To what extent does the force treat all of the people it serves with fairness and respect?
Leicestershire Police’s workforce clearly understands the importance of treating the public with fairness and respect. In HMIC’s 2015 legitimacy inspection, we found positive efforts by the force to ensure the use and understanding of the Code of Ethics across the workforce. In 2016, HMIC was disappointed to find some officers and staff with little or no knowledge of the code. Despite this, those we spoke to were aware of the force’s organisational values.
The force seeks feedback and challenge from the people it serves through both traditional communication and more innovative methods. It deals with any issues raised, but needs to ensure it reviews feedback more effectively and takes stronger action regarding concerns about fairness and respect. The force has good processes in place to deal with those incidents that have the potential to affect public perceptions of policing. However, it could do more to demonstrate to the public that it is taking effective action in response to feedback and learning.
Overall, the force is good at seeking feedback on public experience and perceptions of fair and respectful treatment. It could do more to analyse feedback and information such as complaint data, which would allow it to identify and prioritise action to improve the way it treats people.
Areas for improvement
- The force should improve how it identifies and understands the issues that have the greatest impact on public perceptions of fair and respectful treatment.
How well does the force ensure that its workforce behaves ethically and lawfully?
Leicestershire Police conducts vetting checks on all people joining the force and complies with the latest national standards. A backlog exists for officers and staff who joined before 2012 and were not vetted in accordance with national standards, which the force is now addressing.

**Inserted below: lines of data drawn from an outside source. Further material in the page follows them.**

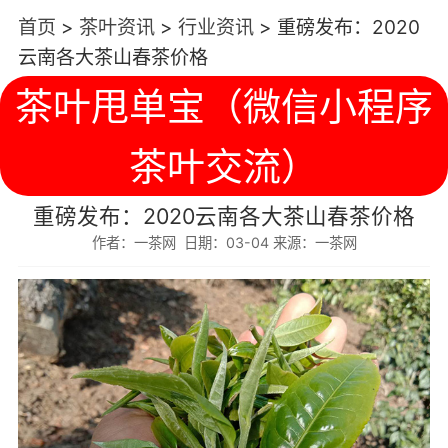
首页
>
茶叶资讯
>
行业资讯
>
重磅发布：2020
云南各大茶山春茶价格
茶叶甩单宝（微信小程序
茶叶交流）
重磅发布：2020云南各大茶山春茶价格
作者：一茶网 日期：03-04 来源：一茶网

The force uses ‘Our Duty’, which incorporates elements of the Code of Ethics, to communicate its vision and values to all staff and the public. We found that the knowledge and understanding of both the Code of Ethics and ‘Our Duty’ is inconsistent across the force.

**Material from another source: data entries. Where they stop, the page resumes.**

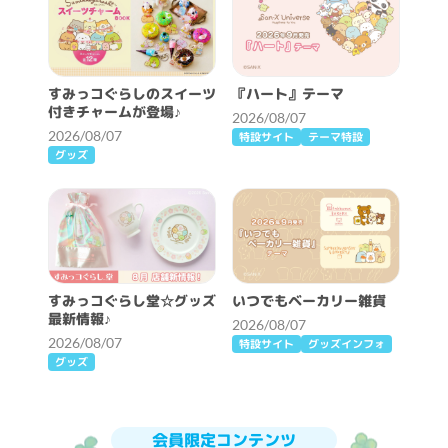
すみっコぐらしのスイーツ
『ハート』テーマ
付きチャームが登場♪
2026/08/07
2026/08/07
特設サイト
テーマ特設
グッズ
すみっコぐらし堂☆グッズ
いつでもベーカリー雑貨
最新情報♪
2026/08/07
2026/08/07
特設サイト
グッズインフォ
グッズ
会員限定コンテンツ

The force cannot understand the full nature of risks to the integrity of the organisation because the anti-corruption unit is focused on investigations rather than on identifying risks, including risks from staff abusing their authority for sexual gain, and intervening early to manage them.
The force publishes complaints and gross misconduct investigation outcomes on its external website and information on how the public can attend upcoming misconduct hearings, although these are not well publicised across its workforce.
Areas for improvement
- The force should ensure it complies with all aspects of the current national guidelines for vetting.

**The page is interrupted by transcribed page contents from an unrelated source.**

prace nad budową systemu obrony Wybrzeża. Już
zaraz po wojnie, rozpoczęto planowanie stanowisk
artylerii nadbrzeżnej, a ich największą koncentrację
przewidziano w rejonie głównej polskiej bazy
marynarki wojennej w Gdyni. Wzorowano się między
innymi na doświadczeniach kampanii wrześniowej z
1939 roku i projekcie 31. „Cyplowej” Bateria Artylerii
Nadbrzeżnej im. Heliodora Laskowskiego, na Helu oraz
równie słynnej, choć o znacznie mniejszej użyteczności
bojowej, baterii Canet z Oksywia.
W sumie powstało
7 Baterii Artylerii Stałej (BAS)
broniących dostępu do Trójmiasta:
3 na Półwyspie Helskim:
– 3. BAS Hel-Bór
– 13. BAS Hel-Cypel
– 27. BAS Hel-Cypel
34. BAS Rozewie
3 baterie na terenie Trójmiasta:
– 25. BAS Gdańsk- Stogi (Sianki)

- Annually, the force should produce a local counter-corruption strategic assessment and control strategy, to identify risks to the force’s integrity.
- The force should review the capacity and capability of its anti-corruption unit to ensure it can manage its work effectively.
- The force should establish and operate effective processes for identifying and managing individuals at risk of corruption.
To what extent does the force treat its workforce with fairness and respect?
Leicestershire Police has a clear focus on maintaining and improving the wellbeing of its workforce. It has a good understanding of what support the workforce needs and has introduced initiatives to promote and sustain physical, mental and emotional wellbeing, as well as providing services to support staff in times of need.
We found that supervisors across the force have a comprehensive understanding of their wellbeing responsibilities towards staff. This is reflected in high take-up rates across the organisation for the support services that are available to staff.
The force has taken positive steps by introducing a new performance appraisal system. The new system is intended to record and track personal performance, identify continuous professional development opportunities and provide the basis for managing poor performance.